Les simulations virtuelles ne sont qu’un exemple d’« objets pédagogiques réutilisables », c’est-à-dire des images, des vidéos ou des logiciels qui peuvent être utilisés dans différents contextes et de différentes manières par différents enseignant-e-s. Vous pouvez les trouver de différentes manières :

  • l’Université de Cambridge, la London Metropolitan University et l’Université de Nottingham ont collaboré sur le développement de RLG-CETL, un recueil d’objets pédagogiques réutilisables.
  • Open Washington est un réseau de ressources éducatives libres basé aux Etats-Unis qui propose des liens vers des manuels, supports de cours, vidéos et images librement utilisables.
  • Des vidéos et simulations se trouvent également sur des sites grand public, comme Youtube.

Notez qu’il existe différentes licences Creative Commons pour protéger les droits d’auteur lors de la publication ou la réutilisation d’articles, de notes de cours ou de tout matériel pédagogique.

Cours en ligne ouverts et massifs (MOOCs)

Les Formations Ouvertes en Ligne Ouvertes pour Tous (FLOTs en français, MOOCs en anglais) sont un phénomène relativement récent qui fait l’objet de toutes les attentions, notamment dans l’enseignement supérieur.

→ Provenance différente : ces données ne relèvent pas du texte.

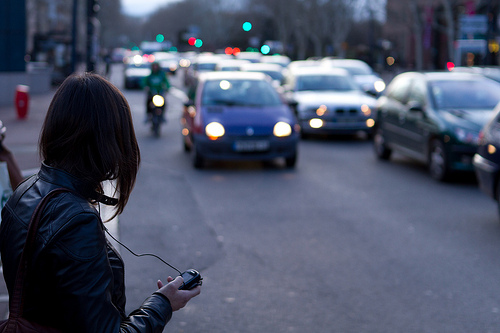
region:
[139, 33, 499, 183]
Vehicle motion makes blurry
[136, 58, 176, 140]
Lone motorcyclist rides street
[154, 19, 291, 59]
Traffic lights Christmas colors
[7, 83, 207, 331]
Girl foreground not blurry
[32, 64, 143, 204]
Long dark hair hides face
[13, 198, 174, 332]
Familiar black leather jacket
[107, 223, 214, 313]
Ear wire hear music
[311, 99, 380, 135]
Car grill extra running lights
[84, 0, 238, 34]
Trees encompassed blurry fog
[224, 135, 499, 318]
No traffic lane markings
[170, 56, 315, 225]
car is red and blue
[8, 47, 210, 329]
woman in black leather jacket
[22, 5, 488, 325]
a city landscape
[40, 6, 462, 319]
a busy street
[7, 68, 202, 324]
a woman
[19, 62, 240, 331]
a woman watching traffic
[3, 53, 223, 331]
the woman holds a black object in her hand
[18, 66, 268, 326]
there is a cord attached to the object in the woman's hand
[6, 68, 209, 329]
the woman is wearing a leather jacket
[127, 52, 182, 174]
a motorcyle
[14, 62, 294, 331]
a woman stands at the side of a busy street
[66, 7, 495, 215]
traffic is very heavy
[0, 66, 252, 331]
Person wearing black jacket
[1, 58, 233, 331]
Person holding a phone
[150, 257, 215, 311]
Black phone in a person's hand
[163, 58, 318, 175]
Car driving on the street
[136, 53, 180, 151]
Person on a motorcycle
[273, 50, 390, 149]
Car driving in traffic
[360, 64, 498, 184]
Car driving in traffic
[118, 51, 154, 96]
Car driving in traffic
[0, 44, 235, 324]
Person with black hair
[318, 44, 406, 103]
Car driving in traffic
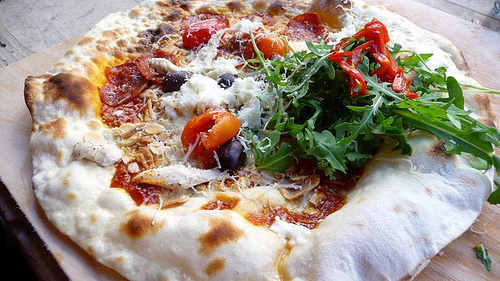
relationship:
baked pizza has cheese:
[23, 0, 500, 281] [143, 15, 358, 233]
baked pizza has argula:
[23, 0, 500, 281] [265, 72, 353, 148]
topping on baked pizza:
[286, 175, 316, 202] [23, 0, 500, 281]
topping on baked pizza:
[250, 19, 460, 180] [23, 0, 500, 281]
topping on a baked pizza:
[244, 32, 290, 61] [23, 0, 500, 281]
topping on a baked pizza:
[102, 64, 144, 104] [23, 0, 500, 281]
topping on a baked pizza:
[148, 57, 195, 92] [23, 0, 500, 281]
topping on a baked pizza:
[139, 54, 166, 82] [23, 0, 500, 281]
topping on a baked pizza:
[188, 107, 237, 154] [23, 0, 500, 281]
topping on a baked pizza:
[217, 140, 244, 172] [23, 0, 500, 281]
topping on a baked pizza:
[244, 26, 323, 86] [23, 0, 500, 281]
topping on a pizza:
[250, 19, 460, 180] [23, 9, 396, 272]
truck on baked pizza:
[190, 27, 445, 192] [23, 0, 500, 281]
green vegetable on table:
[250, 34, 472, 190] [437, 247, 490, 280]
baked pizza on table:
[23, 0, 500, 281] [5, 9, 488, 278]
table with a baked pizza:
[5, 9, 488, 278] [21, 0, 496, 280]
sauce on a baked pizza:
[315, 185, 340, 212] [23, 0, 500, 281]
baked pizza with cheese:
[23, 0, 500, 281] [161, 66, 266, 128]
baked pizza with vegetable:
[23, 0, 500, 281] [248, 17, 498, 204]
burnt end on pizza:
[17, 61, 117, 121] [56, 24, 449, 264]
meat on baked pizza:
[97, 55, 149, 108] [23, 0, 500, 281]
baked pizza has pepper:
[23, 0, 500, 281] [363, 12, 395, 74]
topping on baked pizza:
[181, 109, 241, 170] [23, 0, 500, 281]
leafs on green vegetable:
[357, 91, 444, 134] [238, 21, 500, 206]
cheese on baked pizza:
[70, 19, 340, 199] [23, 0, 500, 281]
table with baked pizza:
[0, 0, 499, 281] [23, 0, 500, 281]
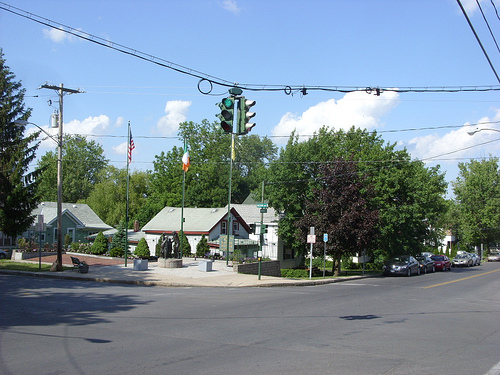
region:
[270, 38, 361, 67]
the sky is clear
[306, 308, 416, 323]
shadows on the street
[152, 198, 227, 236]
roof on the building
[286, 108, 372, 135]
cloud in the sky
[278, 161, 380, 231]
top of the tree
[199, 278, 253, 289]
curb of the sidewalk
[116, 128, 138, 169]
flag in the sky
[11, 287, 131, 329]
shadow of the trees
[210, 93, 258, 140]
traffic light on pole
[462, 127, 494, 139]
light of the streetlight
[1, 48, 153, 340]
Pine tree and its shadow in the street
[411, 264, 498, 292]
Yellow line in the street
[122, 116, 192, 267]
Two flags on poles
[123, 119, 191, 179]
The flags show there is no wind.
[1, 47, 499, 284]
A variety of different trees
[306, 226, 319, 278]
Street sign on a post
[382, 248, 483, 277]
A row of cars parked on the side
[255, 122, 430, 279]
One tree is green and one is purple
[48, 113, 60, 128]
Transformer on a telephone pole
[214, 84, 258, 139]
A traffic light hanging in the intersection.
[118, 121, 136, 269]
a flag on a pole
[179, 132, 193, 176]
a green, white, and orange flag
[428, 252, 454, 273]
a red car parked alongside a road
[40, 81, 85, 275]
a wooden utility pole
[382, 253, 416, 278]
a silver car parked alongside the road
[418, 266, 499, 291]
a yellow line painted in a road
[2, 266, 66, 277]
a sidewalk alongside a road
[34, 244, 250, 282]
a small courtyard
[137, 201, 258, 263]
a small white house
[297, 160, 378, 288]
a purplish green tree by the side of the road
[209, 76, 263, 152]
signal lights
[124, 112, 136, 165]
flag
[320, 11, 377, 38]
white clouds in blue sky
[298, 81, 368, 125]
white clouds in blue sky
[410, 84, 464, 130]
white clouds in blue sky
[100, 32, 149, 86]
white clouds in blue sky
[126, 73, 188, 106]
white clouds in blue sky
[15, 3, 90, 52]
white clouds in blue sky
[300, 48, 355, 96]
white clouds in blue sky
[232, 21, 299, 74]
white clouds in blue sky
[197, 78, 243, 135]
The stoplight is green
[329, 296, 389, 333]
Stoplight reflected on the street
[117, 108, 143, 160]
An American flag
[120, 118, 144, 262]
The flag is on a pole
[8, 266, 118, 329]
Tree shadow on the street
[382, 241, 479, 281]
Cars parked on the side of the road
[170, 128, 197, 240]
Green, white, and orange flag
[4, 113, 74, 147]
Light on wooden post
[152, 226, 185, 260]
A bronze statue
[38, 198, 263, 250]
Two houses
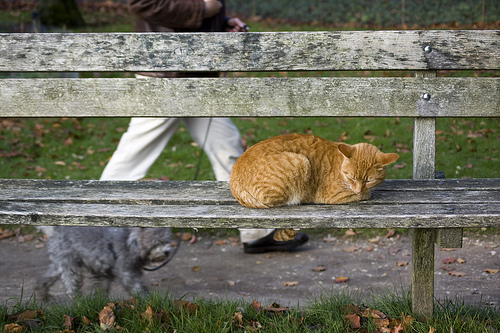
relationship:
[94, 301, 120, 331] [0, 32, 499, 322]
leaf laying on ground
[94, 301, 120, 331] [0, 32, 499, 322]
leaf on ground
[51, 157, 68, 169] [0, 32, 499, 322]
leaf laying on ground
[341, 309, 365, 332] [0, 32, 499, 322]
leaf laying on ground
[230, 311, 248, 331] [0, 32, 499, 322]
leaf laying on ground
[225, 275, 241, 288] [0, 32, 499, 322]
leaf laying on ground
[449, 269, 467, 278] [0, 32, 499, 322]
leaf laying on ground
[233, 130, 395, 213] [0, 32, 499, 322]
cat sleeping on bench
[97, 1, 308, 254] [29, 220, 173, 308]
person walking dog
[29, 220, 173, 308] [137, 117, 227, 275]
dog on leash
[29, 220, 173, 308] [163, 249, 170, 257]
dog has nose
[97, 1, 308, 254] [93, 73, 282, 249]
person wearing pants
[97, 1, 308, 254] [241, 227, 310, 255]
person wearing sandal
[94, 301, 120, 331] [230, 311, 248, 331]
leaf scattered next to leaf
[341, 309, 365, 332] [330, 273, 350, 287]
leaf scattered next to leaf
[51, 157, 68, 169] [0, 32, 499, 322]
leaf scattered on ground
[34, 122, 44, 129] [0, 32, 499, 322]
leaf laying on ground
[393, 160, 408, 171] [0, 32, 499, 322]
leaf laying on ground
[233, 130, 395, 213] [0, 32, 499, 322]
cat sitting on bench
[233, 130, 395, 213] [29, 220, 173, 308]
cat suspiciously eyeing dog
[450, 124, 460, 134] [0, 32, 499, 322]
leaf on ground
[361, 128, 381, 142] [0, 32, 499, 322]
leaf on ground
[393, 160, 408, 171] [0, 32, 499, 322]
leaf on ground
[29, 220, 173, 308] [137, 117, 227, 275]
dog attached to leash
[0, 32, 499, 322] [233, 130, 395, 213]
bench occupied by cat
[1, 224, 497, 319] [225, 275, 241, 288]
sidewalk has leaf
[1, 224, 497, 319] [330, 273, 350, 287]
sidewalk has leaf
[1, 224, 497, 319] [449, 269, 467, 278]
sidewalk has leaf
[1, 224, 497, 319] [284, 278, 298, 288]
sidewalk has leaf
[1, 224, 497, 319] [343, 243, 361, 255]
sidewalk has leaf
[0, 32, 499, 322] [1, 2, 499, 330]
ground in park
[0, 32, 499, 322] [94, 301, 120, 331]
ground covered in leaf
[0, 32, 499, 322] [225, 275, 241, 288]
ground covered in leaf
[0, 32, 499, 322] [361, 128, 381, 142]
ground covered in leaf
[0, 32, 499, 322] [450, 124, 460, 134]
ground covered in leaf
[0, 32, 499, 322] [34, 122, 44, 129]
ground covered in leaf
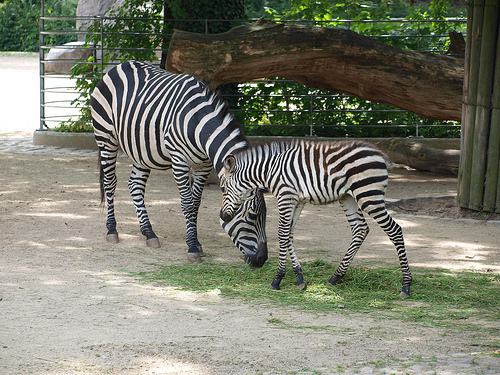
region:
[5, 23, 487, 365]
A mother and baby zebra in a park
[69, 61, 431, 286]
An adult zebra and a young zebra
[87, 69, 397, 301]
The zebras have stripes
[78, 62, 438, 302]
The zebras are black and white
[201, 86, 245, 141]
A short mane on the zebra's back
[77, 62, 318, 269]
The adult zebra is grazing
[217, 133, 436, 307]
The young zebra is walking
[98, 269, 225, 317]
A patch of light amid shadows on the ground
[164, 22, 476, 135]
A large wooden branch behind the zebras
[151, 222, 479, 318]
A small patch of grass beneath the zebras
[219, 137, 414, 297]
A very young zebra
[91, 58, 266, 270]
An adult zebra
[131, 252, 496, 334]
Some grass on the ground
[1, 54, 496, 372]
A dirt landscape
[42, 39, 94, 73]
A large rock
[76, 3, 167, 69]
A very large boulder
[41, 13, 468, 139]
A metal fence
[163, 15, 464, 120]
A very large wooden log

L’idée des MOOCs est similaire à celle des cours vidéo, mais avec quelques différences importantes. Un MOOC est généralement constitué d’un certain nombre de ressources en ligne, organisées en unités thématiques et publiées sur le Web à intervalles réguliers (en général une fois par semaine) pour toute personne intéressée par le sujet. Un élément très important est celui des devoirs que les étudiant-e-s doivent soumettre chaque semaine pour attester de leur participation au cours et obtenir leur évaluation. Les MOOCs ont également une orientation sociale, car ils offrent une plateforme permettant aux étudiant-e-s de poser des questions et de créer des fils de discussion. Des tests en ligne peuvent être intégrés aux cours pour donner aux étudiant-e-s un feedback régulier sur leur compréhension de la matière.

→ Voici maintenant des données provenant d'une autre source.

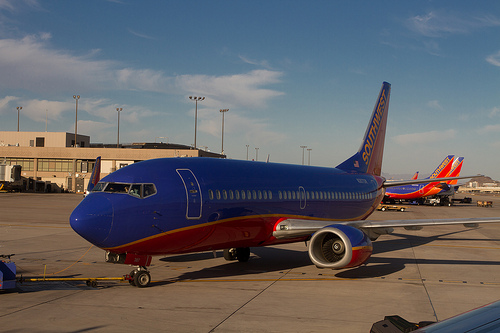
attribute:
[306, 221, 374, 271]
engine — blue, red, yellow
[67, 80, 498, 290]
plane — blue, red, southwest, orange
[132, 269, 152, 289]
wheel — black, white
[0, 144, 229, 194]
building — gray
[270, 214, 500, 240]
wing — silver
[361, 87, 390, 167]
writing — gold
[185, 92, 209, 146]
lightpost — tall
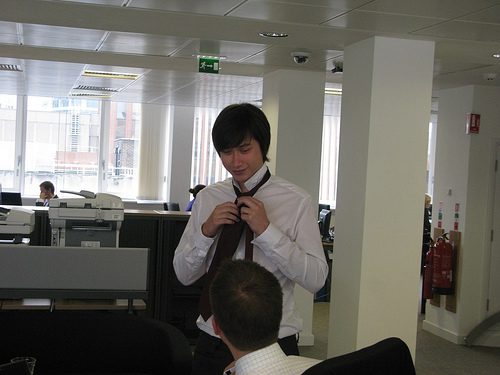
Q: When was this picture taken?
A: Daytime.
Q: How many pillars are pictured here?
A: 5.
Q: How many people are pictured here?
A: 4.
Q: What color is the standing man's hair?
A: Black.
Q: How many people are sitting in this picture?
A: 3.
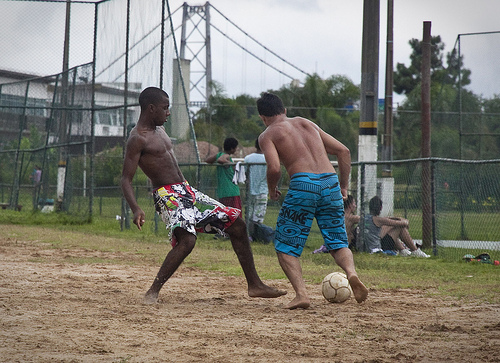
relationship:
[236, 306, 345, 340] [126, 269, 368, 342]
dirt on field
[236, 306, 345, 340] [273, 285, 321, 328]
dirt in footprints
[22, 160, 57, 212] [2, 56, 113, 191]
girl sitting on fence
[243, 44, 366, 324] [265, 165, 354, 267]
man in blue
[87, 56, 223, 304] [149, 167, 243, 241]
man wearing shorts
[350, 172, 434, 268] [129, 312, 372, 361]
person on ground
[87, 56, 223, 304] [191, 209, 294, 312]
man lifting foot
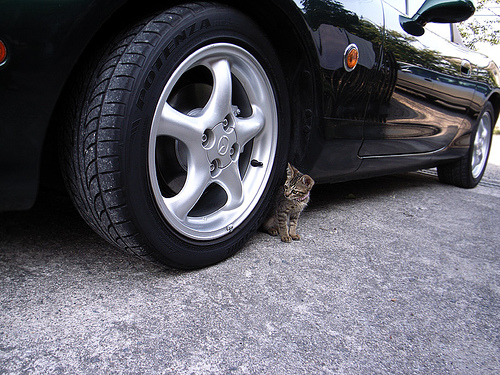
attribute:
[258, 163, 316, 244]
kitten — striped, brown, looking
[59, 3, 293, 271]
tire — black, new, clean, driver's side, on back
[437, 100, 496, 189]
tire — black, new, clean, driver's side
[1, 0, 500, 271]
car — black, reflection, reflecting, 2 door, reflective, shiny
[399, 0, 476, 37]
mirror — on side, on driver's side, driver side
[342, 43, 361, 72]
reflector — round, orange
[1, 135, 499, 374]
ground — gravel, grey, smooth, asphalt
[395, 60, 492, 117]
car — silver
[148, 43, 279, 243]
wheel — on front, chrome, clean, silver, round, covered, aluminum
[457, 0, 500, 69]
sky — cloudy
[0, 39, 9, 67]
light — turn signal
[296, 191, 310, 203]
collar — red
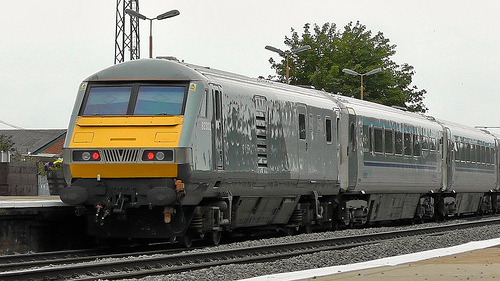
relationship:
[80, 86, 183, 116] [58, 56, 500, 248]
front windows of engine car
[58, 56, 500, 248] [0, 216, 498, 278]
engine car on tracks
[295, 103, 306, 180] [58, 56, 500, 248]
door of engine car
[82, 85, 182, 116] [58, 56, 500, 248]
windshield of engine car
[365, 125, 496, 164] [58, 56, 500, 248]
window on engine car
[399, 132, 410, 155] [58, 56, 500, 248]
window of engine car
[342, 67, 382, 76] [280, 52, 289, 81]
lights on post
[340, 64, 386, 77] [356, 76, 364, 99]
lights on post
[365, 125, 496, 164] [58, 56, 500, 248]
window of engine car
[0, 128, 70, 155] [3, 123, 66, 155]
roof of building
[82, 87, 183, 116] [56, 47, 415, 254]
windshield of train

Les MOOCs déjà publiés offrent un recueil riche, plein d’idées et de ressources soigneusement sélectionnées, sur la façon dont d’autres enseignent (en ligne). En outre, ils vous permettent de devenir membre d’une communauté éducative très dynamique qui partage en permanence ses expériences et ses idées sur la façon d’améliorer l’enseignement. Pour avoir des idées sur la façon d’enseigner dans votre domaine, vérifiez si un MOOC sur le sujet. Si vous disposez déjà de supports de cours ou autres ressources éprouvées, pourquoi ne pas partager votre savoir en créant votre propre MOOC, qui peut être limité à un public interne (étudiant-e-s de l’EPFL) ou diffusé plus largement.

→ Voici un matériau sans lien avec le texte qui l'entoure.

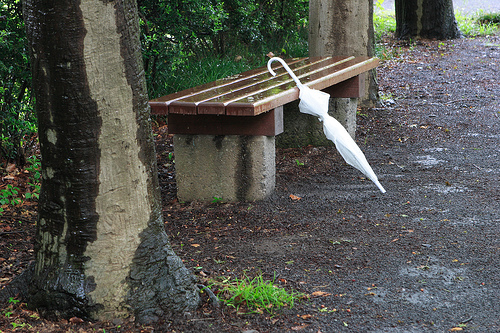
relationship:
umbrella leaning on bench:
[260, 55, 389, 196] [170, 57, 327, 202]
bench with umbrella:
[144, 48, 384, 205] [260, 55, 389, 196]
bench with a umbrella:
[144, 48, 384, 205] [260, 55, 389, 196]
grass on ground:
[207, 272, 294, 314] [393, 155, 498, 326]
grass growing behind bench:
[180, 45, 236, 92] [169, 59, 379, 145]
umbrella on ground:
[274, 62, 382, 202] [216, 48, 488, 320]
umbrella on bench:
[260, 55, 389, 196] [134, 18, 379, 210]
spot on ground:
[368, 255, 490, 313] [0, 16, 499, 330]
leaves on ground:
[367, 50, 452, 116] [0, 16, 499, 330]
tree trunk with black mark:
[10, 4, 199, 321] [119, 7, 197, 314]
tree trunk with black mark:
[10, 4, 199, 321] [30, 7, 83, 309]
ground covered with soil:
[168, 28, 496, 330] [354, 53, 499, 328]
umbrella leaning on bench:
[260, 55, 389, 196] [144, 48, 384, 205]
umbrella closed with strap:
[260, 55, 389, 196] [316, 109, 331, 122]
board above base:
[147, 51, 304, 106] [167, 112, 276, 205]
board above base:
[144, 53, 381, 118] [167, 112, 276, 205]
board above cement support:
[144, 53, 381, 118] [287, 91, 359, 148]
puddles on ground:
[390, 139, 480, 318] [192, 42, 497, 302]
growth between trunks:
[207, 195, 221, 201] [27, 1, 381, 273]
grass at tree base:
[207, 272, 294, 314] [12, 248, 237, 332]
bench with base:
[163, 50, 370, 202] [160, 130, 280, 205]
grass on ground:
[213, 263, 297, 313] [0, 16, 499, 330]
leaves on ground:
[289, 311, 311, 331] [0, 16, 499, 330]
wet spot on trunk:
[0, 3, 100, 318] [5, 1, 201, 323]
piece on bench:
[165, 104, 285, 137] [144, 48, 384, 205]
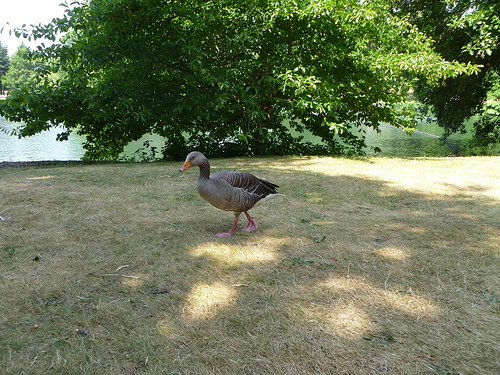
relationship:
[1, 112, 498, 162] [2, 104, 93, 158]
river with sunlight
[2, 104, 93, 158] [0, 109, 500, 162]
sunlight reflecting off river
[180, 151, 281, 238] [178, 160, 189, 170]
duck with beak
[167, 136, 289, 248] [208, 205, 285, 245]
duck with feet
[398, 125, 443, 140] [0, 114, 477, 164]
gray stick in water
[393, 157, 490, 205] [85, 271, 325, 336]
sunshine shows on ground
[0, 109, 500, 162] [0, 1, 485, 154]
river behind brown tree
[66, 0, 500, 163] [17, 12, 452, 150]
green leaves on bush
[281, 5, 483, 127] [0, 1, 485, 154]
sunshine area on brown tree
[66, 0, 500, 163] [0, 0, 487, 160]
green leaves on tree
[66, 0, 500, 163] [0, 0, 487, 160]
green leaves in tree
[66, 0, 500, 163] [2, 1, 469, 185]
green leaves in tree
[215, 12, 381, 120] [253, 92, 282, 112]
green leaves in brown tree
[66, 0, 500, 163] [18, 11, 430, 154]
green leaves on tree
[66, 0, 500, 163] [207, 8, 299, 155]
green leaves on tree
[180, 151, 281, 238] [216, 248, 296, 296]
duck walking on grass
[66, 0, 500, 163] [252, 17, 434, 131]
green leaves on tree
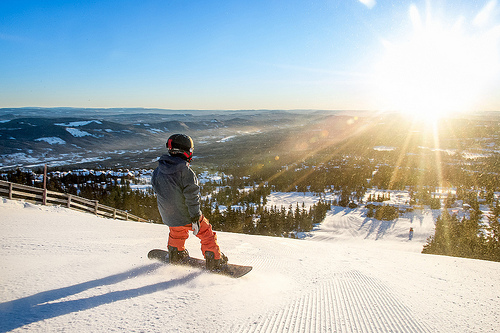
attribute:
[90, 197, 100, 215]
board — wooden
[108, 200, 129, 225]
board — wooden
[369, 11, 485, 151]
sun — bright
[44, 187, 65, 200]
board — wooden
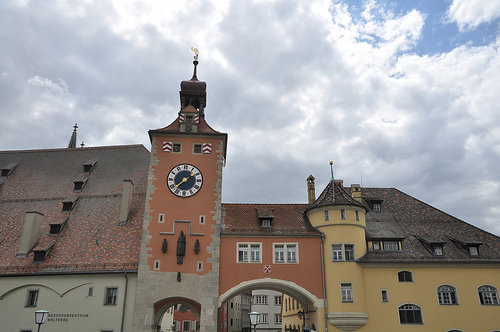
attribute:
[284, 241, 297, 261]
window — on a building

A l’EPFL, le Centre pour l’éducation à l’ère digitale (CEDE) a été créé pour consolider les compétences et le savoir-faire EPFL ainsi que pour développer des technologies et des pratiques dans le domaine des MOOCs. Les enseignant-e-s EPFL peuvent soit créer leur propre MOOC avec l’appui et les conseils du CED, soit trouver sur Internet des MOOCs pertinents pour leur cours, qui pourraient être mis à profit comme ressource supplémentaire pour enrichir le matériel pédagogique existant.

Vous pouvez rechercher des MOOCs existants sur des plateformes comme Coursera, edX, Khan Academy, FUN (France Université Numérique) ou OCEAN.